The Rugby Park side are being pulled down the table towards the play-off place like a sliver of metal edging ever closer to a magnet. Kilmarnock's loss at Fir Park on Friday night was their seventh in succession and there seems almost an inevitability about their fate just as there was with Hibernian last year.

Their lead over 11th-placed Motherwell is now just three points and chances are Gary Locke's side will need to pick up something from their two remaining matches to ensure they don't become the Premiership's representative in the play-off final.

It is an increasingly desperate situation but all hope is not lost. Kilmarnock can still shape their own destiny, starting with Saturday's trip to Partick Thistle. Jamie Hamill, one of the more experienced figures in the squad, was honest enough to admit a vast improvement is required but also felt it was not beyond Kilmarnock to belatedly summon the strength of character to make it happen.

"We have put ourselves in this position and we need to get ourselves out of it," said the midfielder. "The blame lies with the players in the dressing room. We need to get out of this situation. But at least we are still three points ahead of Motherwell.

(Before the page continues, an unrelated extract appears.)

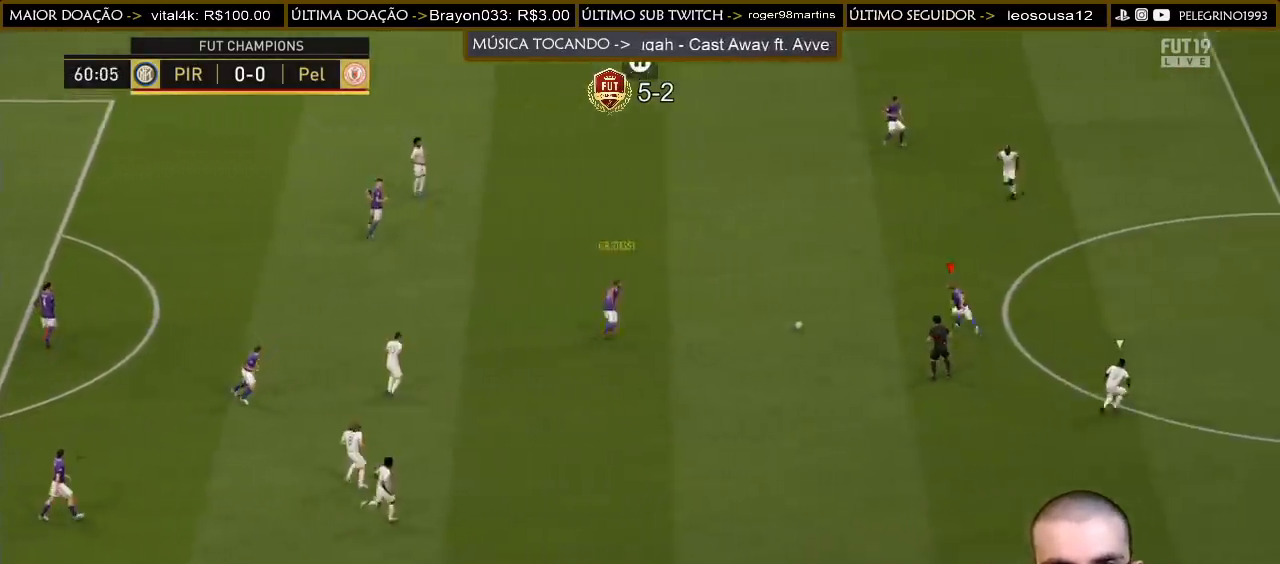
{"buttons": ["CROSS"], "left_stick": "up-right", "right_stick": "center", "events": [[500, "CROSS", "down"]]}
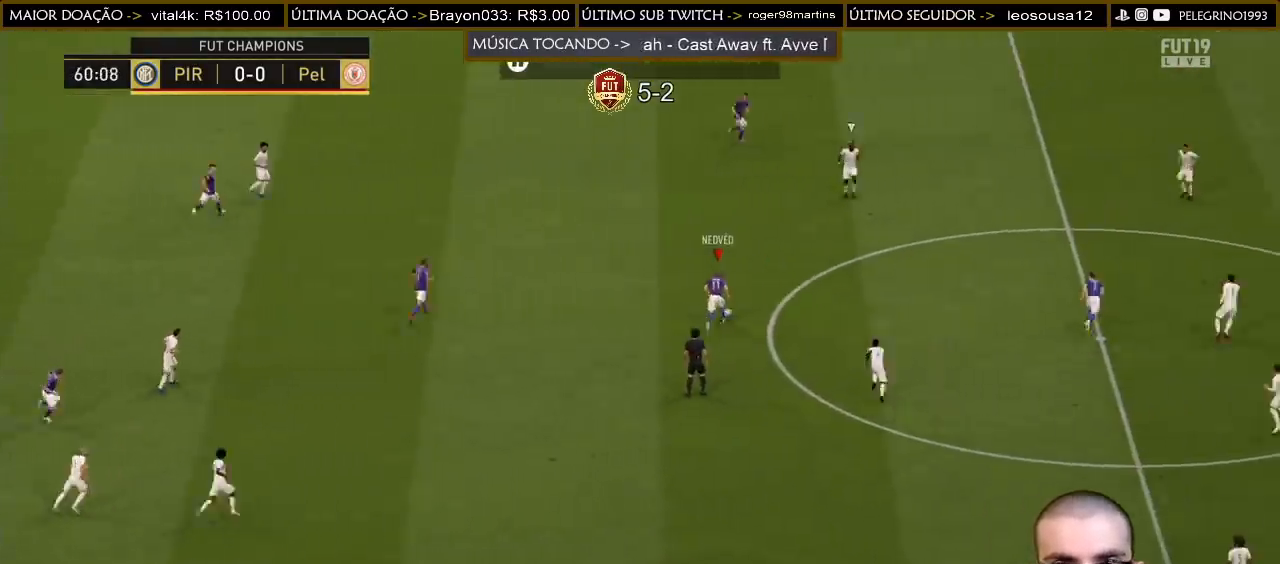
{"buttons": [], "left_stick": "up-right", "right_stick": "center", "events": [[33, "L1", "down"], [133, "CROSS", "up"], [133, "L1", "up"]]}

"The manager has said he believes there is enough courage and bottle in the dressing room and we need to prove him right. At the end of the day, it is up to us. The gaffer can do the tactics and everything else but we have a good group of players and hopefully we have enough to get the next two results.

"In the past six or seven weeks the results haven't been good enough. We've just been needing that one victory and we've been saying that for weeks. We've just not been able to get it.

"A club like Kilmarnock should not be involved in this situation - we should be at the other end of the table. We didn't really see this coming but if you don't win games then you end up at the bottom of the league."

Their struggles have given fresh heart to a Motherwell side who had become almost resigned to the play-offs. Now there is an opportunity again. They will likely need to take at least four points from their last two matches to survive but striker Scott McDonald is not ruling anything out.

"We are a little bit closer, not that we can see light at the end of the tunnel right now, but hopefully if we keep doing what we are doing it will take us where we want to be in two games' time," said the Australian. "Everyone is pulling in the right direction. We've been good at home since I came back to the club, it's the away form we need to look at.